Problem description: Only the lines from the one with "right hip: (53, 462)" to the end of the data below should be given again, exactly, with both ends included and pictures omitted.

People photos with keypoints
○ ○ ○ ○

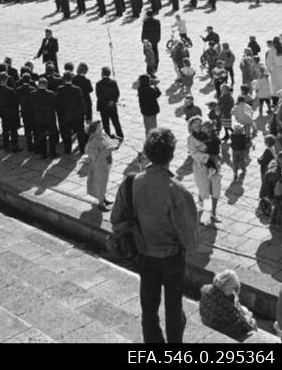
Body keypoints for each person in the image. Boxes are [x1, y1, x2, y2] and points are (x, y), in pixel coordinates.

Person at [110, 128, 199, 343]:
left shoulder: (131, 183)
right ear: (171, 155)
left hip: (144, 254)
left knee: (148, 307)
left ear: (147, 153)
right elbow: (191, 240)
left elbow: (116, 220)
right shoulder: (178, 190)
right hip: (171, 258)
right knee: (173, 308)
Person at [199, 270, 259, 342]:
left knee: (245, 310)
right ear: (226, 287)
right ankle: (257, 339)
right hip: (222, 329)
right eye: (233, 288)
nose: (233, 291)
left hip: (207, 322)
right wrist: (248, 320)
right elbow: (236, 326)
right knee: (252, 320)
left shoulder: (206, 289)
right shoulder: (226, 304)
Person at [85, 120, 121, 211]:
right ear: (94, 130)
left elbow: (109, 143)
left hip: (107, 163)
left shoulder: (104, 135)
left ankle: (103, 198)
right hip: (99, 165)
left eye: (101, 126)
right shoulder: (93, 142)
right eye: (99, 127)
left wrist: (116, 142)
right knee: (101, 183)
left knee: (104, 182)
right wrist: (109, 150)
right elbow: (95, 157)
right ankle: (101, 203)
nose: (102, 128)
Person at [95, 66, 123, 139]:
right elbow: (117, 93)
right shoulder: (113, 82)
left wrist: (106, 102)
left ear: (102, 74)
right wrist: (113, 100)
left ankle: (107, 136)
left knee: (105, 123)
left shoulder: (98, 83)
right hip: (112, 106)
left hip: (103, 106)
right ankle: (120, 134)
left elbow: (99, 95)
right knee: (115, 121)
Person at [137, 74, 161, 138]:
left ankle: (147, 139)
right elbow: (158, 94)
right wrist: (155, 86)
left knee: (147, 128)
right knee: (153, 128)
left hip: (144, 111)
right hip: (152, 111)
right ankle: (153, 142)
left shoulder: (140, 89)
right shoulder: (150, 90)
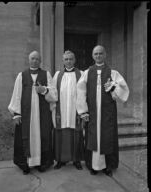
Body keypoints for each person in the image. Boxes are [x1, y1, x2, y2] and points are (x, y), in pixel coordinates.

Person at [76, 45, 129, 177]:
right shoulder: (87, 73)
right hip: (92, 113)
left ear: (105, 55)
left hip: (107, 113)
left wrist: (113, 88)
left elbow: (123, 91)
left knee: (107, 137)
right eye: (96, 54)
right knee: (93, 138)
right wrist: (83, 111)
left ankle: (108, 166)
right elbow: (80, 92)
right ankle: (94, 166)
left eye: (100, 53)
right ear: (92, 56)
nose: (98, 56)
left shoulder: (113, 73)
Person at [8, 51, 57, 175]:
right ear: (29, 60)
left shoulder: (46, 74)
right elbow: (17, 94)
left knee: (43, 137)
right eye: (32, 58)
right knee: (26, 138)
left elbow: (54, 94)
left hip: (42, 115)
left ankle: (42, 163)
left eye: (37, 59)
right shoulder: (22, 75)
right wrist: (16, 114)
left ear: (40, 61)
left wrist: (44, 90)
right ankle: (26, 165)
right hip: (26, 116)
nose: (35, 60)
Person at [51, 50, 84, 170]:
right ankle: (60, 160)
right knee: (61, 135)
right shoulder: (57, 75)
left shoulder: (81, 74)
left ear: (74, 60)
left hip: (75, 111)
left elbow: (84, 93)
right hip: (62, 112)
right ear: (63, 61)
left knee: (77, 135)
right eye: (66, 59)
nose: (68, 61)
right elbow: (53, 92)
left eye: (71, 59)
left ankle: (77, 160)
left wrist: (84, 110)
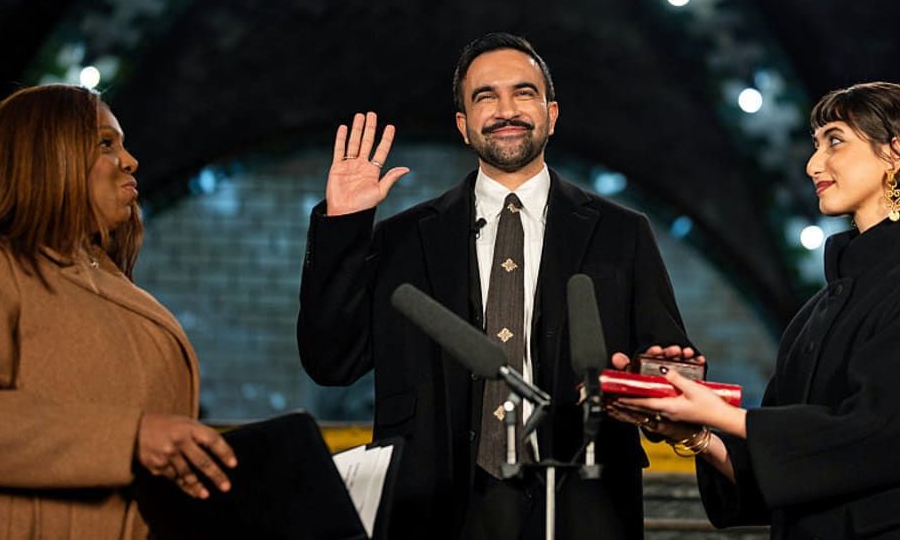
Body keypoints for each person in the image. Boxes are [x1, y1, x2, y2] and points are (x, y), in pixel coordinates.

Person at [297, 32, 698, 539]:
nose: (506, 109)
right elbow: (331, 360)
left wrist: (653, 378)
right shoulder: (402, 240)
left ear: (552, 113)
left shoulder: (623, 233)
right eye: (485, 96)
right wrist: (344, 227)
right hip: (435, 507)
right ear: (464, 126)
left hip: (582, 501)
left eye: (523, 92)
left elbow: (666, 362)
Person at [609, 81, 900, 539]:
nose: (813, 165)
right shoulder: (813, 315)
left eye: (835, 140)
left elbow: (887, 431)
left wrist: (723, 414)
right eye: (815, 145)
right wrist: (696, 431)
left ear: (895, 153)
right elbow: (783, 475)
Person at [0, 84, 237, 539]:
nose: (130, 160)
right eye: (105, 143)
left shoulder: (117, 289)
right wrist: (131, 437)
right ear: (47, 154)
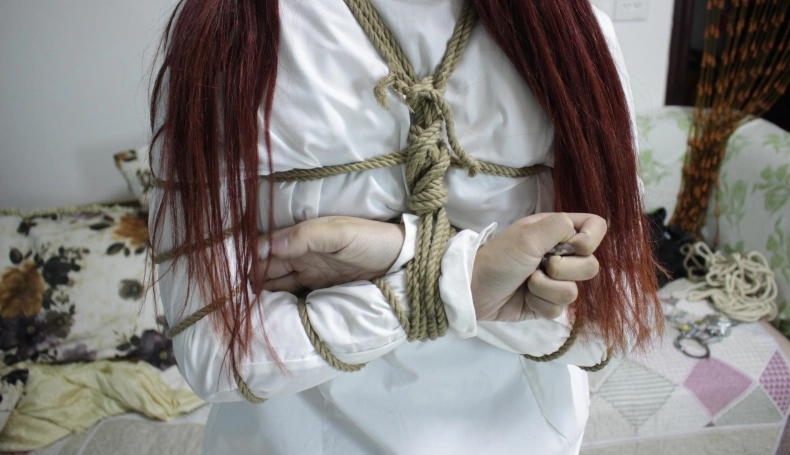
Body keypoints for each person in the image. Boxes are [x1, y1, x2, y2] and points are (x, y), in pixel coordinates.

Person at [148, 0, 662, 453]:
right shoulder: (234, 34)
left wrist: (412, 260)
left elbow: (613, 324)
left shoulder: (575, 34)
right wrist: (459, 280)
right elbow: (214, 354)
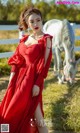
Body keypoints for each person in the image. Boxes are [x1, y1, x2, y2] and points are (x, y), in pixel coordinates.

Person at [0, 6, 53, 133]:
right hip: (17, 80)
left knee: (37, 116)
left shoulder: (46, 40)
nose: (35, 24)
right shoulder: (25, 39)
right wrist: (10, 82)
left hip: (31, 80)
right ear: (27, 23)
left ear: (42, 20)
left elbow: (45, 65)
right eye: (32, 21)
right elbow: (16, 62)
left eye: (38, 20)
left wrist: (37, 84)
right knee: (11, 112)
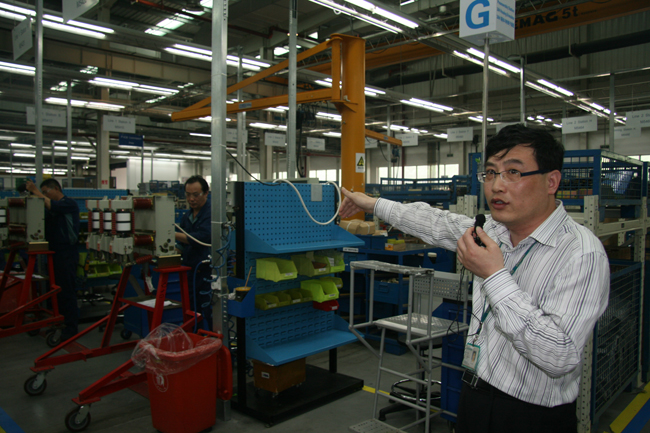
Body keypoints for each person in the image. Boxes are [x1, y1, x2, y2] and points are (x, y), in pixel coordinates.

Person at [339, 124, 610, 433]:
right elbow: (435, 222)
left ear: (551, 181)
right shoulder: (493, 230)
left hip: (530, 416)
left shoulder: (581, 253)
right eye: (491, 173)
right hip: (475, 397)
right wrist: (373, 204)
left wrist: (494, 276)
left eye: (513, 173)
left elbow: (560, 355)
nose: (496, 185)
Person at [26, 178, 80, 342]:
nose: (44, 195)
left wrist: (35, 191)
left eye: (45, 192)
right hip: (54, 252)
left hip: (67, 253)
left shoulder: (68, 204)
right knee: (55, 291)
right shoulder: (51, 208)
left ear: (56, 188)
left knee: (67, 291)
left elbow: (51, 205)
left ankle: (71, 328)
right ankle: (58, 320)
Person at [175, 175, 213, 331]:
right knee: (190, 308)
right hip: (190, 270)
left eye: (195, 194)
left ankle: (212, 341)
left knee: (208, 310)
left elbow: (201, 238)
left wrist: (168, 232)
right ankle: (194, 339)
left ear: (206, 193)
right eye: (188, 194)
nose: (191, 199)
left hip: (207, 272)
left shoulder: (212, 214)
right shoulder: (187, 216)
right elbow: (182, 244)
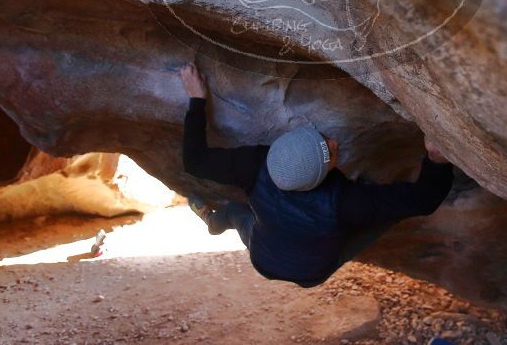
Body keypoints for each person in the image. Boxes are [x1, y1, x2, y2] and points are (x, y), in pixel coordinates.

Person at [180, 63, 454, 287]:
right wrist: (436, 159)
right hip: (312, 272)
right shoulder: (346, 202)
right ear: (320, 177)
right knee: (383, 215)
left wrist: (196, 99)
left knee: (236, 212)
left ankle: (213, 222)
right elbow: (424, 200)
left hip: (263, 254)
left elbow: (195, 162)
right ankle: (215, 222)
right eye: (329, 151)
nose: (333, 142)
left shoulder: (254, 164)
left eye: (321, 139)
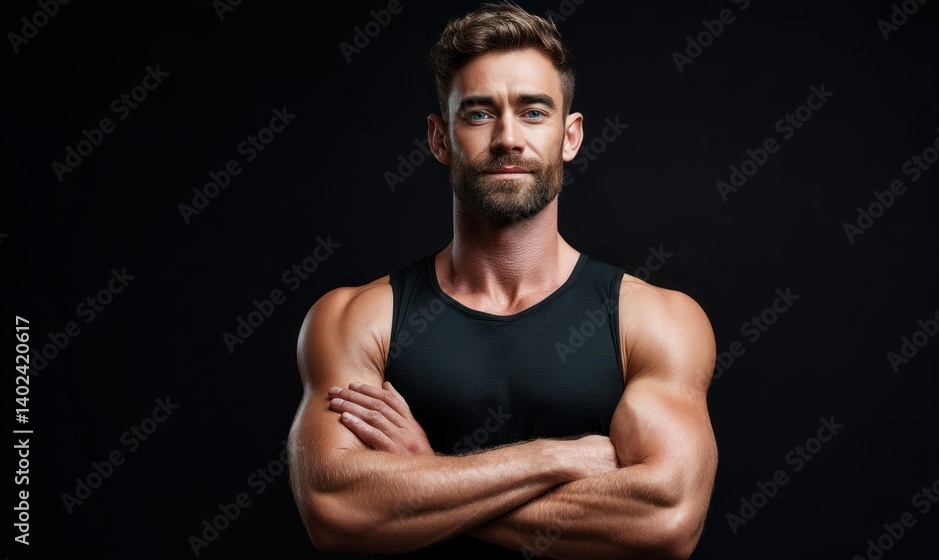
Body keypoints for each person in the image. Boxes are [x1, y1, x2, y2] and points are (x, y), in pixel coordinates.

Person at [288, 3, 718, 558]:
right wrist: (554, 458)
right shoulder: (356, 318)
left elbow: (667, 520)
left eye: (534, 112)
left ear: (570, 136)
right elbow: (336, 510)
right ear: (440, 138)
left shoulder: (655, 319)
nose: (508, 138)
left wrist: (424, 476)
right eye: (478, 114)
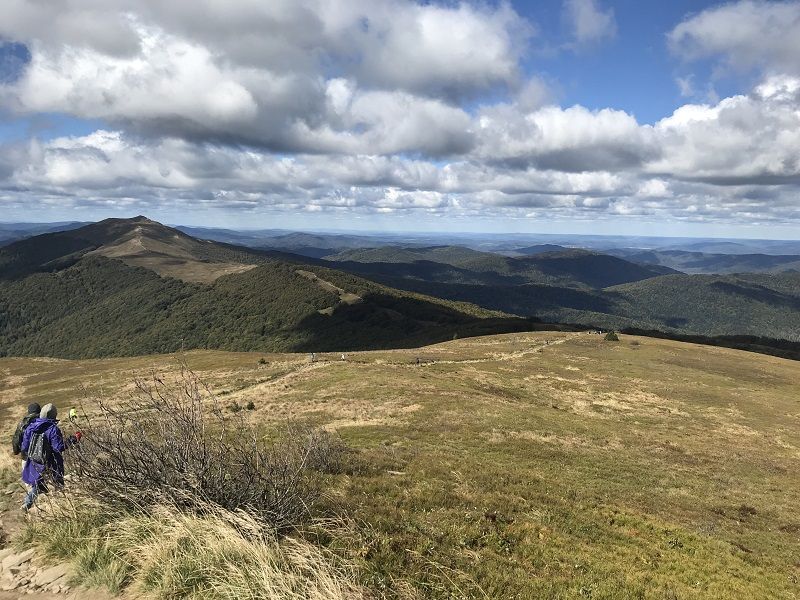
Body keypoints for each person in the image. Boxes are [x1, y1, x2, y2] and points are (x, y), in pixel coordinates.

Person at [20, 404, 80, 512]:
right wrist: (73, 439)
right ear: (53, 415)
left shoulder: (31, 427)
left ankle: (27, 503)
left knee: (38, 484)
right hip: (53, 462)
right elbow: (59, 447)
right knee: (58, 484)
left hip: (36, 461)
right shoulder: (53, 429)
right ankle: (61, 507)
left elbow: (24, 446)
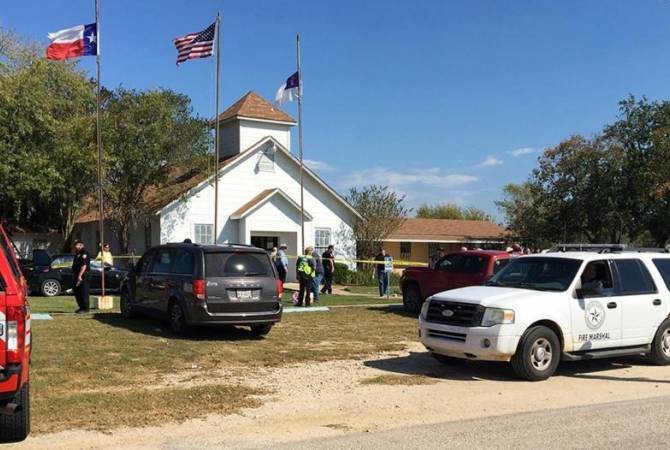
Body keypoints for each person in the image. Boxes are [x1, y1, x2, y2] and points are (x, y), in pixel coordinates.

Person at [71, 239, 91, 313]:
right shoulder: (77, 253)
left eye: (76, 245)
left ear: (81, 245)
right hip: (77, 275)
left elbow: (84, 265)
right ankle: (81, 307)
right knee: (77, 292)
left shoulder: (84, 252)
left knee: (83, 292)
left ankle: (85, 308)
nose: (74, 246)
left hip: (83, 275)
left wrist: (80, 276)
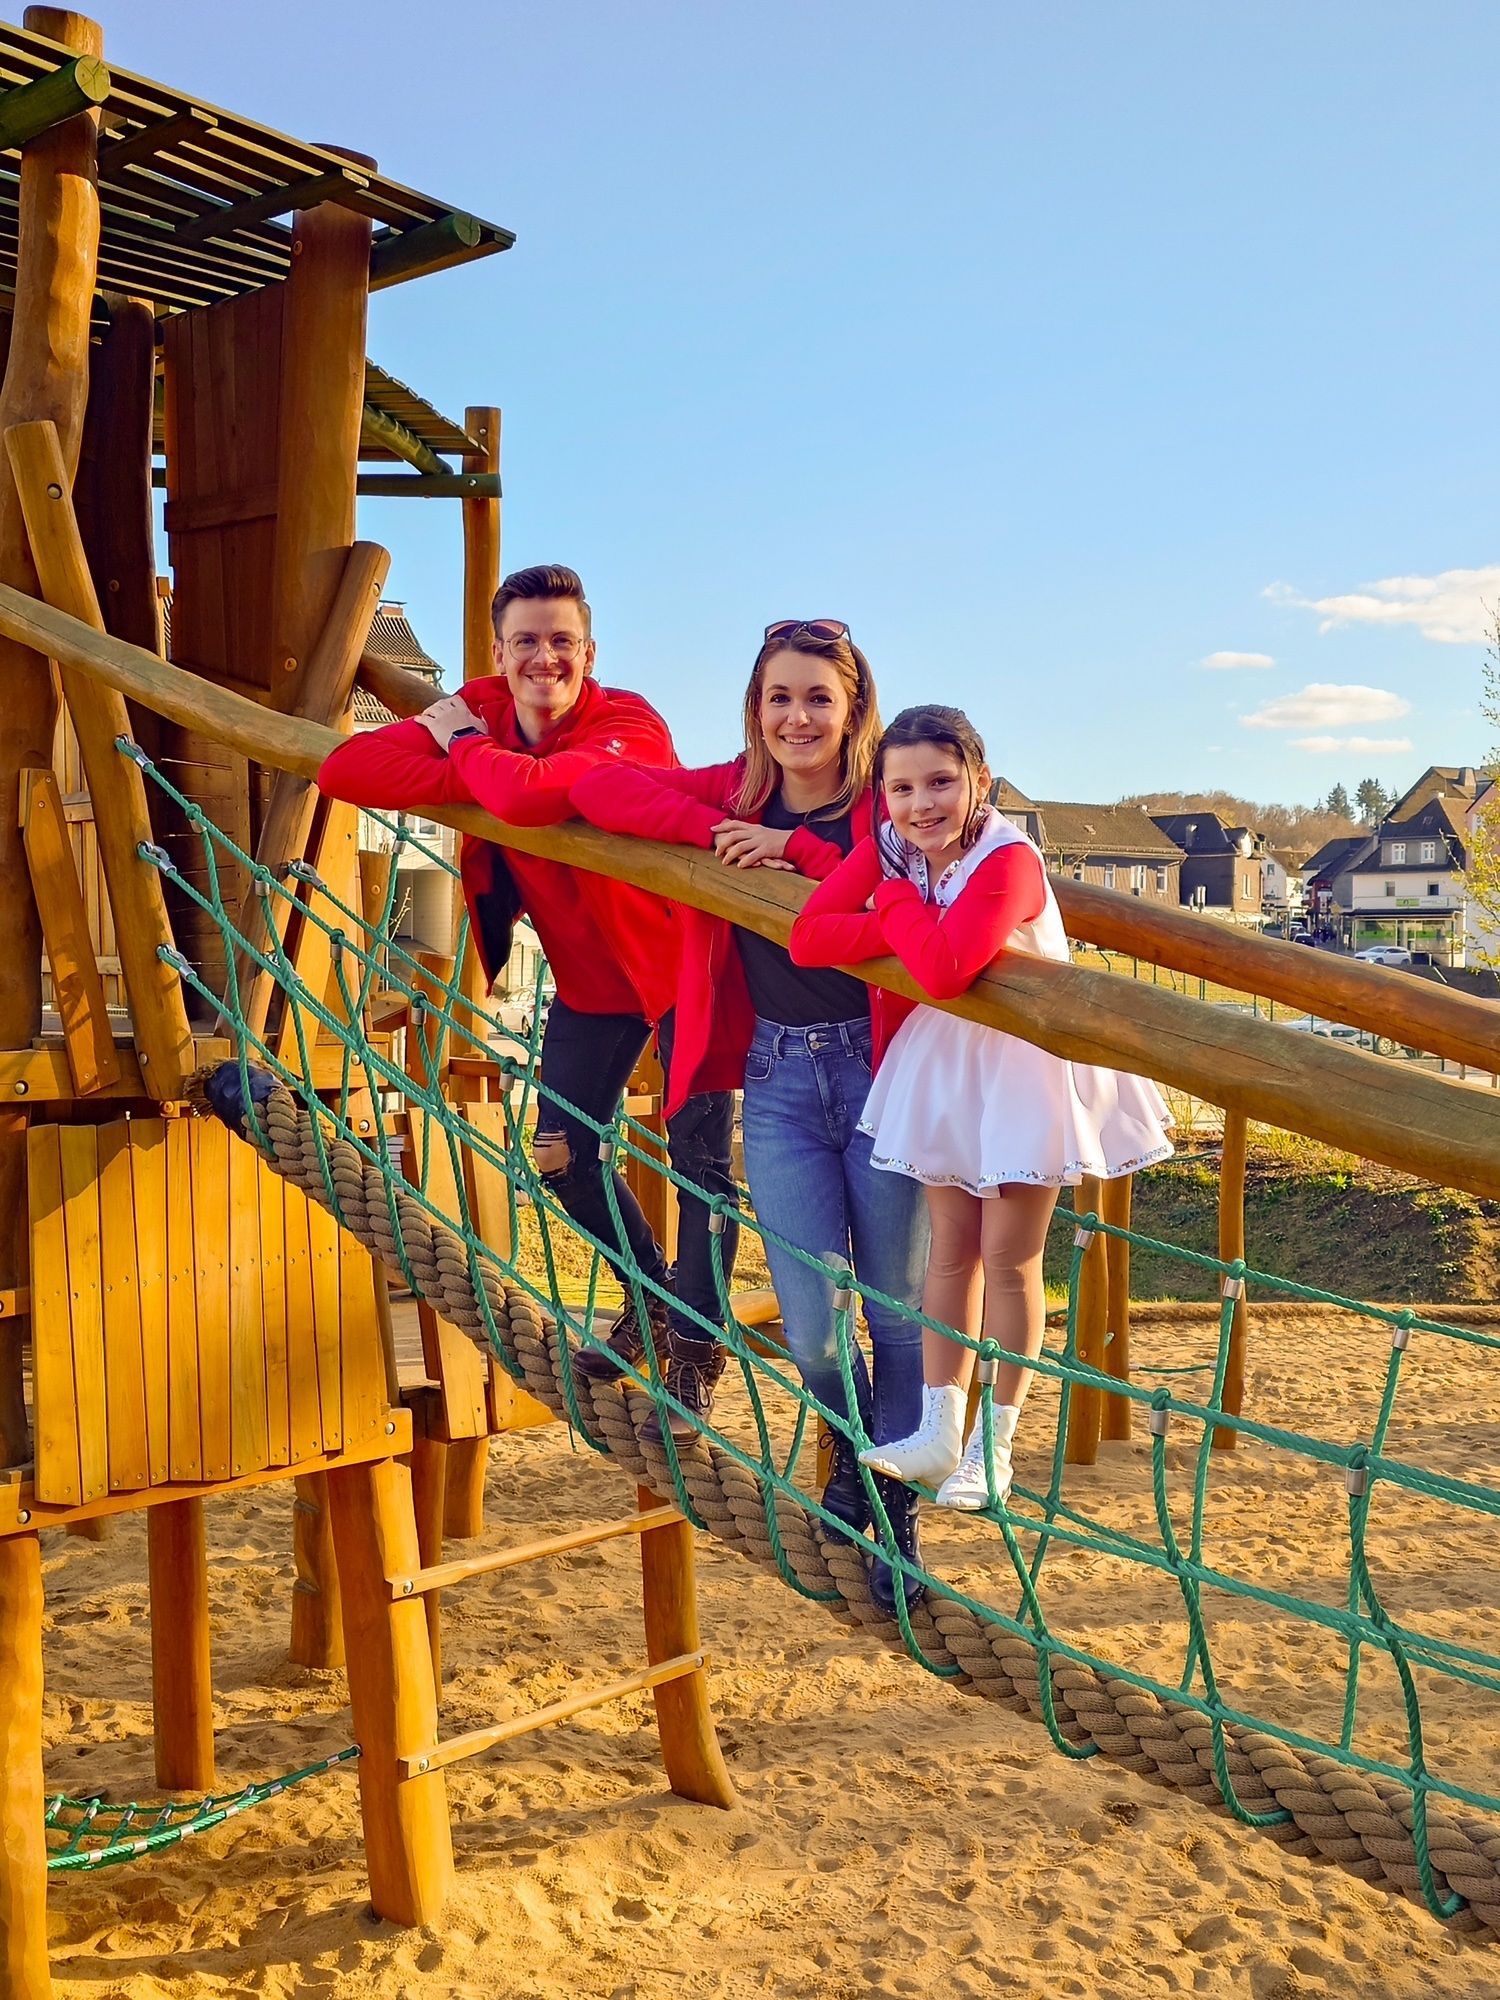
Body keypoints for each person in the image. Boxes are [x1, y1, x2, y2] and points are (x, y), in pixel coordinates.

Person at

○ ○ ○ ○

Written response:
right hip: (53, 462)
right elbow: (59, 447)
right knee: (58, 484)
left hip: (36, 461)
right shoulder: (53, 429)
right ankle: (61, 507)
left elbow: (24, 446)
Body keypoints for each person in the image. Boxes are [x1, y1, x2, y2] and points are (x, y), in pixel coordinates.

Person at [71, 239, 91, 313]:
right shoulder: (77, 253)
left eye: (76, 245)
left ear: (81, 245)
right hip: (77, 275)
left elbow: (84, 265)
right ankle: (81, 307)
right knee: (77, 292)
left shoulder: (84, 252)
left knee: (83, 292)
left ankle: (85, 308)
nose: (74, 246)
left hip: (83, 275)
left wrist: (80, 276)
Body keypoints for each person in the image. Boxes are [x1, y1, x2, y2] and points are (x, y), in pixel coordinates.

Person at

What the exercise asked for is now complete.